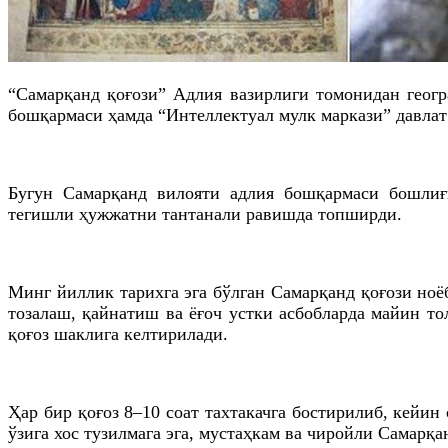
“Самарқанд қоғози” Адлия вазирлиги томонидан геог
бошқармаси ҳамда “Интеллектуал мулк маркази” давлат
Бугун Самарқанд вилояти адлия бошқармаси бошлиғ
тегишли ҳужжатни тантанали равишда топширди.
Минг йиллик тарихга эга бўлган Самарқанд қоғози ноё
тозалаш, қайнатиш ва ёғоч устки асбобларда майин то
қоғоз шаклига келтирилади.
Ҳар бир қоғоз 8–10 соат тахтакачга бостирилиб, кейи
ўзига хос тузилмага эга, мустаҳкам ва чиройли Самарқа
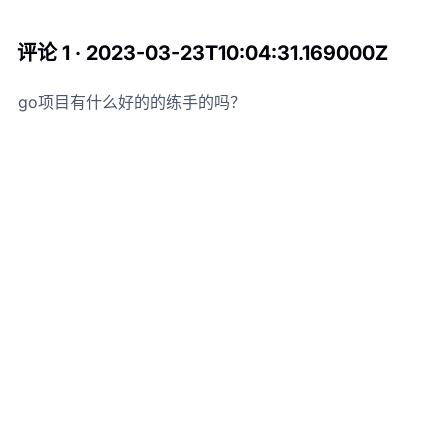
评论 1 · 2023-03-23T10:04:31.169000Z
go项目有什么好的的练手的吗？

**Aim of the exercise:** Take from the listing above each line in which the string "бошқармаси" is found.

**Response area:**
бошқармаси ҳамда “Интеллектуал мулк маркази” давлат
Бугун Самарқанд вилояти адлия бошқармаси бошлиғ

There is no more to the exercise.